1. L2 F U' L' U' R D' B' R' F U2 F2 R' F2 R U2 L' U2 R' D2 F2

L' F U' // 2 x 2 x 1 (3)
B D B' L2 // Another 2 X 2 X 1 (7)
R2 (#1) B2 R' // A F2L pair (10)
U2 (#2) B' U' B // Another pair (14) 
U' B F' L F B' U' // orient edge (20), resulting in all but three corners and 2 egdes

#1 R' L U2 R L' B2 // EDGE 3 CYCLE
#2 R' U F' B L' B2 (#3) L F B' U' B2 // EDGE 3 CYCLE
#3 F2 L B' L' F2 L B L' // 3 CORNER CYCLE

solution L' F U' B D B' L' R U2 L' U' F' B L' B2 F2 L B' L' F2 L F U' B U' B U' B F' L F B' U'

DNF over time, and needed help.


----------



## Bobo (May 29, 2013)

2x2 :2.66, 3.16, 6.81, 4.75, 3.27 - 3.73


----------



## Tao Yu (May 29, 2013)

*3x3:* 8.74, 13.07, 9.60, 10.02, 9.22 = *9.61* 
*OH:* 16.22, 20.61, 22.08, 21.60, 20.75 = *20.99*
*2x2:* 3.82, 4.21, 3.12, 3.98, 2.98 = *3.64*
*2BLD:* 45.12, DNS, DNS = *45.12*
*MTS:* 1:39.52+, 1:02.80, 1:13.84, 1:01.81, 55.44 = *1:06.15*
*3BLD:* 2:34.50, DNS, DNS = *2:34.50*
*2-4 relay:* *1:15.62*


----------



## andi25 (May 29, 2013)

*2x2:* 4.68, 3.34, 4.49, 5.32, 5.62 = *4.83*
*3x3:* 10.42, 12.72, 12.93, 14.03, 11.63 = *12.43*
*4x4:* 1:04.88, 1:08.54, 57.49, 50.88, 1:08.33 = *1:03.57*
*5x5:* 1:56.62, 1:45.90, 1:36.53, 1:49.95, 1:48.15 = *1:48.00*
*3x3 OH:* 33.89, 26.97, 32.04, 25.69, 26.36 = *28.46*


----------



## mycube (May 29, 2013)

MarcelP said:


> *3X3x3 Fewest Moves* : 33
> 
> 
> Spoiler
> ...



sure you found this insertions within an hour? I don't believe you if you tell me that you have found an *optimal* edge insertion in an hour without help of the Insertion finder when I never saw some edge insertions from you before. I already paid attention to your solutions when I saw your optimal corner insertions two weeks ago.

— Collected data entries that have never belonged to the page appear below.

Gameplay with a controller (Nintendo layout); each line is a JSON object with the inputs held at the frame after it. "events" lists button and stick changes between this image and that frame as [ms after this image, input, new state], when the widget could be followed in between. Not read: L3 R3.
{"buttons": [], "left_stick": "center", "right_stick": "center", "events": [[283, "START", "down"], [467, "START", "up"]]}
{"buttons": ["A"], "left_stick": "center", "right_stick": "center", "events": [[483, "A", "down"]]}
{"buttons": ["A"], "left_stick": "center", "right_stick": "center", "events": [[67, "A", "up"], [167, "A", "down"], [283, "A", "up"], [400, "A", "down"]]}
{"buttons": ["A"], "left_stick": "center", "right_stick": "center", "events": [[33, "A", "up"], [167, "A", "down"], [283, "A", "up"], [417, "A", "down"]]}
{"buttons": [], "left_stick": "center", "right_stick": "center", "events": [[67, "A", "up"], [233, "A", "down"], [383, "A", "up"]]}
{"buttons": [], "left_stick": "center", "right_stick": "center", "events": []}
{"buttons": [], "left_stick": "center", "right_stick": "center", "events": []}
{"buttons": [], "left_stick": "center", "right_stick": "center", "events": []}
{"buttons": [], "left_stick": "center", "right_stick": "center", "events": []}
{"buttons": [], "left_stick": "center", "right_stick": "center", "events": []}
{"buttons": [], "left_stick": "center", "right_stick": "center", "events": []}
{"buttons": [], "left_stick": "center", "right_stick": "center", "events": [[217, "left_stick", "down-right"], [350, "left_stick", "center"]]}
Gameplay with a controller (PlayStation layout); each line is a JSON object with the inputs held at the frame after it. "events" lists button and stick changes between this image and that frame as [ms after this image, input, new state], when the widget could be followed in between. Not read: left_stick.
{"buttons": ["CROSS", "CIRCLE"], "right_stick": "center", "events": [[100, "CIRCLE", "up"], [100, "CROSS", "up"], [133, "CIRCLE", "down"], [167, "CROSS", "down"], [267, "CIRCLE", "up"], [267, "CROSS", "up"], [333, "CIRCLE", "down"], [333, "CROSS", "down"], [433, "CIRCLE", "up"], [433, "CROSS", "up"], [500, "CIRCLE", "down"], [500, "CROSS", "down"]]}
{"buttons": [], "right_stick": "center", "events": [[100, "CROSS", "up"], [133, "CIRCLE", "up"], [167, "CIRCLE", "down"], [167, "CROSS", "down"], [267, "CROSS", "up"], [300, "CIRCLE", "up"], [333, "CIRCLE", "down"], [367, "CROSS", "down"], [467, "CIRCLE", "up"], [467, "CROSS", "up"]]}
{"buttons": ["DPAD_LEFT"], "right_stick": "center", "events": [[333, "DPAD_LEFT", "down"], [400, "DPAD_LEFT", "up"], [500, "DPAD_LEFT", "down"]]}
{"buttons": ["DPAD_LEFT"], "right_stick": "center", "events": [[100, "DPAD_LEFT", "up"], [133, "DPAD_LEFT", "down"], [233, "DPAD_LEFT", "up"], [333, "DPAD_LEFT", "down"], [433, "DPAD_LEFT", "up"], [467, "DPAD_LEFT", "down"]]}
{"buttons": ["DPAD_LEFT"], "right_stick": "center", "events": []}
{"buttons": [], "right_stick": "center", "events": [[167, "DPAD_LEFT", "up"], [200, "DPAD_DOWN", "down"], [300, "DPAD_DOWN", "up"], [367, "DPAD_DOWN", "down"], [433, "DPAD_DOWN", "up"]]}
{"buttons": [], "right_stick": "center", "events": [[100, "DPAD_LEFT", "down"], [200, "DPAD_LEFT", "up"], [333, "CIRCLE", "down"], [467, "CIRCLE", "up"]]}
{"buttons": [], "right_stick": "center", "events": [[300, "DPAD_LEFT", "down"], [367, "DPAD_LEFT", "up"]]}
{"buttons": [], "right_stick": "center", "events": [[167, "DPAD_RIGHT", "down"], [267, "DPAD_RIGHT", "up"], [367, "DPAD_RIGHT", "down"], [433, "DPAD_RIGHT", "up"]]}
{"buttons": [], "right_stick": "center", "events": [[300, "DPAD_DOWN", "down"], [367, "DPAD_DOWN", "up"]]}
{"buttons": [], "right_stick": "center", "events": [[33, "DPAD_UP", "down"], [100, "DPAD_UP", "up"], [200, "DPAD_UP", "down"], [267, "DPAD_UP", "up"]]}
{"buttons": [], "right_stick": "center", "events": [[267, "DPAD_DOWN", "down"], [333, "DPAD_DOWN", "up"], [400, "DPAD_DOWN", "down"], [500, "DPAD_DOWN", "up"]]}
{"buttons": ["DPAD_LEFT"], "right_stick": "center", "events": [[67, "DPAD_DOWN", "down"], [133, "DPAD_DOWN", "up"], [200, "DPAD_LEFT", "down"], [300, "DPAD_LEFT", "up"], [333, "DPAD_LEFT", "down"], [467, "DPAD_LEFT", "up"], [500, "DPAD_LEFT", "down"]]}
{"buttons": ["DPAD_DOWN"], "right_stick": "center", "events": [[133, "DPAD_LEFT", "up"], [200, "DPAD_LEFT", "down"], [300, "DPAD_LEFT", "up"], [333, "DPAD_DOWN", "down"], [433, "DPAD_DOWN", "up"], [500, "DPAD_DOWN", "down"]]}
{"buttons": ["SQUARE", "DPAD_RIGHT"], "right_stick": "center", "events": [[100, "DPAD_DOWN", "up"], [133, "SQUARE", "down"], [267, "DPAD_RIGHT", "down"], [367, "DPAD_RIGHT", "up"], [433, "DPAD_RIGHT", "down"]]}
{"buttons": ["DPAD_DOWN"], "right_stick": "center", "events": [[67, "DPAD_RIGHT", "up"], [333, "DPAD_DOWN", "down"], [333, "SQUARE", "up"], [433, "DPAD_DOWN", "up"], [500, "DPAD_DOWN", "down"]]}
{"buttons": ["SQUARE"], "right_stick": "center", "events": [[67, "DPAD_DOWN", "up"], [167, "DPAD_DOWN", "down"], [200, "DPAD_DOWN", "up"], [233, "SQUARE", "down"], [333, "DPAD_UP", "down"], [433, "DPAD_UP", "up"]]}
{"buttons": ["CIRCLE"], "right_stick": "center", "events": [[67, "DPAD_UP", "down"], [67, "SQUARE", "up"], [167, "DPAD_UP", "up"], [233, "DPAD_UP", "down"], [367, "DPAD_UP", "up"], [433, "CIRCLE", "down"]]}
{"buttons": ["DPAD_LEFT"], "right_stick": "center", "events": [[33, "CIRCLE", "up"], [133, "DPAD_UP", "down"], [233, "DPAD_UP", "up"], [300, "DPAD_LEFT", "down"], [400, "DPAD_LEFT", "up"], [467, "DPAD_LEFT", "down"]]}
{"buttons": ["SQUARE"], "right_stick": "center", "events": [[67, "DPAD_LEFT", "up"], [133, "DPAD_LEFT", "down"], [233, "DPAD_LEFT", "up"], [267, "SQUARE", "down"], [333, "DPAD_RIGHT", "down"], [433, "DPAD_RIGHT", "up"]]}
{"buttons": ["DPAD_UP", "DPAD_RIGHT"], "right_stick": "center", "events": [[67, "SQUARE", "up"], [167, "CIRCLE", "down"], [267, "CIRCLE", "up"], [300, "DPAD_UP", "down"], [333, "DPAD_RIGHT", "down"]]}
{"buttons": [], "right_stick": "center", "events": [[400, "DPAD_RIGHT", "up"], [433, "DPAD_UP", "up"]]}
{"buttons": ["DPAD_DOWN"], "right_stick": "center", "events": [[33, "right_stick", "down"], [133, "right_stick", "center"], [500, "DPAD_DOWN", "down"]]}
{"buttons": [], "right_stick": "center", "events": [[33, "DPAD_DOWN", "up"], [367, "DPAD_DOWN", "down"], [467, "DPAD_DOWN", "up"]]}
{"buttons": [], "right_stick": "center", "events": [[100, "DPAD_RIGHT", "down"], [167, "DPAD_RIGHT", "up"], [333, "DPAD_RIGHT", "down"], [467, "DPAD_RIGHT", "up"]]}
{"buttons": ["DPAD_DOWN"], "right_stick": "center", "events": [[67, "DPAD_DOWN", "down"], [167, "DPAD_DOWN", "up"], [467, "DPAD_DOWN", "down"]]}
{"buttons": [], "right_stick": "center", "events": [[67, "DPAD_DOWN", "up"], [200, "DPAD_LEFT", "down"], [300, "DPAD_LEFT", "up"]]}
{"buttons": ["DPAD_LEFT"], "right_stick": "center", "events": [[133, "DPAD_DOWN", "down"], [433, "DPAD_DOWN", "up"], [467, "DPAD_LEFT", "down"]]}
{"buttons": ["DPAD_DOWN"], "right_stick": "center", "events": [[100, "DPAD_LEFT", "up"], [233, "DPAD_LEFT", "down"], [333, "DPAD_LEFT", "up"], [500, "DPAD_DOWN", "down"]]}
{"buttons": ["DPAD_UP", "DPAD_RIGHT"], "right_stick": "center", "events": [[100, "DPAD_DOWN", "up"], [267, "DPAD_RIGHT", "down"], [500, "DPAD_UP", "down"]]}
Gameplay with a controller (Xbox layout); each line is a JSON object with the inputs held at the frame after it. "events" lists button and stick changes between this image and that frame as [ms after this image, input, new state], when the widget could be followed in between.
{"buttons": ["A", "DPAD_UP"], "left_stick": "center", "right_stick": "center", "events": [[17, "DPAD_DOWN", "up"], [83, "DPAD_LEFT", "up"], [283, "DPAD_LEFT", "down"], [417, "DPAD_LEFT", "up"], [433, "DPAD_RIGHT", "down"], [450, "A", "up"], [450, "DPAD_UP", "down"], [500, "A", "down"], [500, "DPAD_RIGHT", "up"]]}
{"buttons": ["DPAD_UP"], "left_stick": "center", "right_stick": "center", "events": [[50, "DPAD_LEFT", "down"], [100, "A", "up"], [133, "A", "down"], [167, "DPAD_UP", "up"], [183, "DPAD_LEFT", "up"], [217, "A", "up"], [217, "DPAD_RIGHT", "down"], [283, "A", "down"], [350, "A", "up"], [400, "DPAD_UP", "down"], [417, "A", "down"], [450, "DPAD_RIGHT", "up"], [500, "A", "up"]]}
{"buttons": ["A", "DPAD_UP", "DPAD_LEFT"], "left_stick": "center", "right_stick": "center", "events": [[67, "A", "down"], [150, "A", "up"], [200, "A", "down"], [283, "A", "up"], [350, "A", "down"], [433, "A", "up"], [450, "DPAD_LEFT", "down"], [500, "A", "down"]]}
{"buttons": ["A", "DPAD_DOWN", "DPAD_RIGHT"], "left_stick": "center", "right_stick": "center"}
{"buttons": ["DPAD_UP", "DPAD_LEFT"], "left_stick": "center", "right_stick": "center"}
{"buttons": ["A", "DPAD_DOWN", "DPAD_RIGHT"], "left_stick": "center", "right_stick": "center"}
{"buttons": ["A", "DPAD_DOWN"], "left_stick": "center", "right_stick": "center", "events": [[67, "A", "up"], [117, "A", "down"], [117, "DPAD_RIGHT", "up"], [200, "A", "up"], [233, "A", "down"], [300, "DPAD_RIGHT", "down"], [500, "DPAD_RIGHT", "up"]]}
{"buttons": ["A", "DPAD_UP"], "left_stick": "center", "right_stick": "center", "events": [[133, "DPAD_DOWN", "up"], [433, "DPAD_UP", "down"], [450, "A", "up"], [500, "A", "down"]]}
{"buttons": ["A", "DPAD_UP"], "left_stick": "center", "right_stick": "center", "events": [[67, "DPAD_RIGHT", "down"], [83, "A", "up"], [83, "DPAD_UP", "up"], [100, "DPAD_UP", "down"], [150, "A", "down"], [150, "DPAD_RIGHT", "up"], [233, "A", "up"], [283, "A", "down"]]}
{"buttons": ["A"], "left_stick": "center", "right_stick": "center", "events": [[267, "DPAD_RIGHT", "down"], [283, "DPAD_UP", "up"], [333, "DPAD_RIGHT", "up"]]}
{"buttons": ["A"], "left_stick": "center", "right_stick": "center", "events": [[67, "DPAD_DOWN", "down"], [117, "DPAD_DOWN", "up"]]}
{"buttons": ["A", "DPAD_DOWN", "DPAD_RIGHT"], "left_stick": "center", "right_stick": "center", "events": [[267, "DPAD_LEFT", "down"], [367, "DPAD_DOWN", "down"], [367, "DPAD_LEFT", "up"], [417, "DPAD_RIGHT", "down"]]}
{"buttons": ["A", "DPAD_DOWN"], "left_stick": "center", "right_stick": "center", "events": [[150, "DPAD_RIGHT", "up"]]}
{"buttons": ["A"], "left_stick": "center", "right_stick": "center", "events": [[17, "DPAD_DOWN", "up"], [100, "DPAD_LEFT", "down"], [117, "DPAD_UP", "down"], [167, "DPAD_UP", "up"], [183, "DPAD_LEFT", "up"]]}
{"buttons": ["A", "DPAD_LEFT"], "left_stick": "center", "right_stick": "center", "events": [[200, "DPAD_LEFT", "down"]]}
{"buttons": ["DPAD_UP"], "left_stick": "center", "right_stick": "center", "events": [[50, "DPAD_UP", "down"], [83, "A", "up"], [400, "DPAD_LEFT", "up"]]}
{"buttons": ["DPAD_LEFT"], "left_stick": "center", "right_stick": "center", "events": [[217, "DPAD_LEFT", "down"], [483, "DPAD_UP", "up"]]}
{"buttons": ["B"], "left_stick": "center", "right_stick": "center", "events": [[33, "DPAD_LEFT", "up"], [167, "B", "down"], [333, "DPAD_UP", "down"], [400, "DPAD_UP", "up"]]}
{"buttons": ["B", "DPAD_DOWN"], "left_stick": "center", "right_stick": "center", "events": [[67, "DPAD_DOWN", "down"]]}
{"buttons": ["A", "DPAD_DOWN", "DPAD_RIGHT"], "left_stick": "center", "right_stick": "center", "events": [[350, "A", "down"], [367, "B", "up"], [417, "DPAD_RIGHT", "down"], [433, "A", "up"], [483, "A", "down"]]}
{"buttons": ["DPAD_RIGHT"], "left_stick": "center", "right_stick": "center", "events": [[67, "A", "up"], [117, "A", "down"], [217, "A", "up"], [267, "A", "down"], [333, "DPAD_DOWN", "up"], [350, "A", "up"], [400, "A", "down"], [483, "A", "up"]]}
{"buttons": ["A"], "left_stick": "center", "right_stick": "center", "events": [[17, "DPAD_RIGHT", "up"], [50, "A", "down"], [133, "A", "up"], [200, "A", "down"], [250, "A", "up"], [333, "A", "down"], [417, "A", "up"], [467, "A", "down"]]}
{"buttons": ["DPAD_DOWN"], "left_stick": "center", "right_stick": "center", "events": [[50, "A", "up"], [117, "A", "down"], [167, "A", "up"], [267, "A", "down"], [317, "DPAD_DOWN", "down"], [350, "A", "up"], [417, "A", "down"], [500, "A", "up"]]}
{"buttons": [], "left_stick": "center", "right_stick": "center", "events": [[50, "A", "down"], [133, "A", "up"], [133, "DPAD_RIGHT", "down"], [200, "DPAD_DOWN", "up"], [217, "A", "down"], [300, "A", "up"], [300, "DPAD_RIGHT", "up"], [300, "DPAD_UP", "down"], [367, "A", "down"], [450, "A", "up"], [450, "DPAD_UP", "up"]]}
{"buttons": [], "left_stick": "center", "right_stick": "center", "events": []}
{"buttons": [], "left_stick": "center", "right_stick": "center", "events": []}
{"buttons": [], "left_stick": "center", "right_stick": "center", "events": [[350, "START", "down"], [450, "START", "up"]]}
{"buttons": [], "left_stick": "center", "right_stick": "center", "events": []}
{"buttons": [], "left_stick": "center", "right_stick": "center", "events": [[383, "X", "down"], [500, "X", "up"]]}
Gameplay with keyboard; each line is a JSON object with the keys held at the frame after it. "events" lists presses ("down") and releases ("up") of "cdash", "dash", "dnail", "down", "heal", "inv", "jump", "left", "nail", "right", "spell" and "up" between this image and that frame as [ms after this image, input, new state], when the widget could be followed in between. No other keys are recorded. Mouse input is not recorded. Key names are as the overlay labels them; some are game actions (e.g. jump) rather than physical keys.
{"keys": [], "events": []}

also in both times these are the exact same insertions who were found from the IF


----------



## Yes We Can! (May 29, 2013)

3x3: 9.39, 9.14, 8.31, (8.02), (10.09) = 8.95


----------



## MarcelP (May 29, 2013)

mycube said:


> sure you found this insertions within an hour? I don't believe you if you tell me that you have found an *optimal* edge insertion in an hour without help of the Insertion finder when I never saw some edge insertions from you before. I already paid attention to your solutions when I saw your optimal corner insertions two weeks ago.



I have started the soloution yesterday. I had the framework up to the insertions. I just don't have one whole hour in a day to cube.. So today back from work in the train I have been doing many insertions. I first started of with this insertion 




L' F U' // 2 x 2 x 1 (3)
B D B' L2 // Another 2 X 2 X 1 (7)
R2 (#1) B2 R' // A F2L pair

#1 F R' F L2 F'R F L2 F2 //Three corner cycle
But that left me with two flipped edges just like last week where I did DNF with.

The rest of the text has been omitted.